イギリスは食べ物が美味しくないと聞いていたが、いやいやそんなことない。今のところ今回のツアーでは他国も含めそんなに不味い物には当たってない。ここのホテルの朝食も実に美味しい。いや、むしろ朝食に関してはこちらの方が日本よりバラエティーに富んでいるのではないか。
喬太郎師匠に朝食会場で会うと「正ちゃん、時間あるようなら頼まれてたお稽古しようか」と言って頂く。ありがたい。イギリスにて落語のお稽古だ。すごく新鮮。喬太郎師匠のお部屋でさっきまで師匠が寝てたフワフワのベッドの上に着物で座って喋る。色々アドバイスをしていただきアゲのお稽古無事に終了。
その後馬場さんは原稿を書く作業があるとのことで部屋に残り、他の4人でパンティングに出かける。パンティングとは市内を流れるケム川の船遊びのこと。早い話が「船徳」とか「夢金」よ。ケンブリッジという名前は「ケム川に架かってる橋」という意味で「ケンブリッジ」なんですって!へー。
自分で漕ぐタイプと船頭さんに漕いでもらうタイプがあるが、なかなか進まないと困るので漕いでもらった。僕たちを担当した船頭さんが女性を目指しているであろうでっぷりと太ったお兄さん。バッチリ化粧をしている。棹をさす度に服がめくれ上がってお腹が見える。一生懸命漕いで説明してくれるのだがどうしても日本語の吹替にすると「~なのよ♡」と言ってるように聞こえてしまいイマイチ説明が頭に入ってこない。
その後いよいよケンブリッジ大学の教室にて落語会。今回のツアー3回目の公演だ。日本人のお客様数名とケンブリッジの学生さんで構成される50名の客席。
日本語を理解できる人がやたら多い。反応がすごく良いもんだからなんの不安もなく喋れる。やっぱり頭が良い人が多いからなのかなぁ。喬太郎師匠のゴジラ再現のパフォーマンスも熱が入ってる。僕の「反対俥」もほぼ日本と同じ反応。もしくはそれ以上(笑)たぶんこの先の噺家人生でここより偏差値の高い学校での学校寄席はないであろう…
今回担当してくれたモレッティ先生(この先生も落語が大好きなようで「落語を聴くと癒されます」と仰ってた、ひょえーー)と日本から明日の講演の為に来ていた青学の佐藤桂先生、そして昨日案内してくれた学生さんや非常勤の先生、我々を含めてみんなで食事。ほぼ全員日本語ペラペラの外国人女性。こんなシチュエーションは今まで見たことない。みんなすごいや。
レストランでは私はギネスビールが隠し味になってる牛肉グレイビーソース煮込みのパイ包みを注文。ビールは地ビールのIPA。フルーティーな香りが鼻孔に抜けて飲みやすいがコクもしっかりある。美味しかった。

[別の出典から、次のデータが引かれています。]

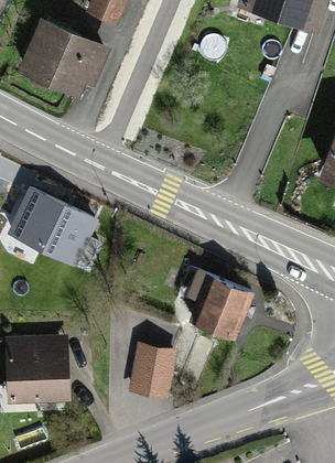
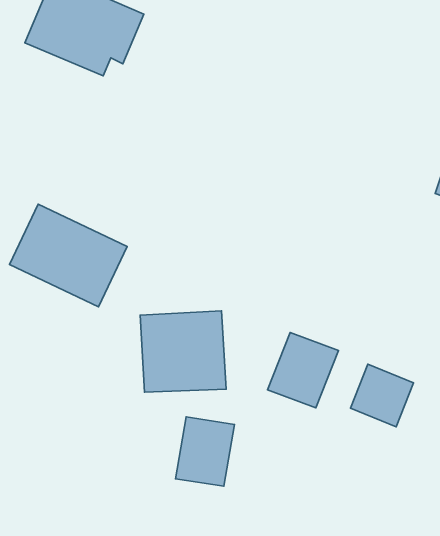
building: none -> [351,364,414,427]
building: [7,335,69,395] -> [140,311,226,392]

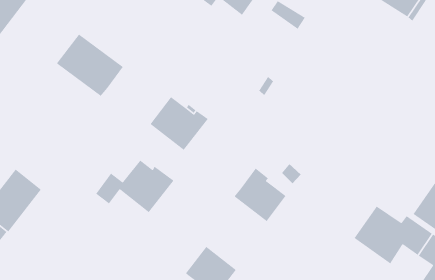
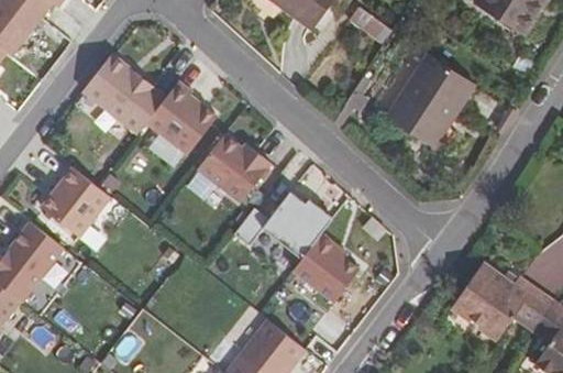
building: none -> [387,59,472,150]
building: none -> [145,79,216,153]
building: none -> [43,168,109,237]
building: [95,159,175,213] -> [233,189,332,256]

レストランからの帰り道、喬太郎師匠が学生さん達の案内の会話を聞いてて大笑い。
テシさん「このカレッジの名前は…うーんとメルさん、なんでしたっけ?」
メルさん「メルわかんない」
テシさん「確かここは一番小さなカレッジなんですよね!?」
メルさん「へーそうなんだー」
いいコンビです(笑)
ホテル前で皆さんとお別れをする。メルさんの我々に対する笑顔で発した最後の言葉が最高。
「あーばよ!」
今日師匠がやった「うどん屋」の酔っ払いのセリフで覚えたんだな。喬太郎師匠もニコニコしながら「あーばよ」と返していた。
師匠「正ちゃん、ああいうのキュンキュンするなぁ」
僕「まったくですなぁ」
部屋に戻って荷造りをしてシャワーを浴びる。ケンブリッジはとても良い街だった。イギリスの伝統と格式、そして学問の殿堂といった風格を感じさせてくれる。まさに威風堂々だ。イギリスは絶対にまた来る!明日はいよいよ最後の国アイスランドへ向かう。お休みなさい。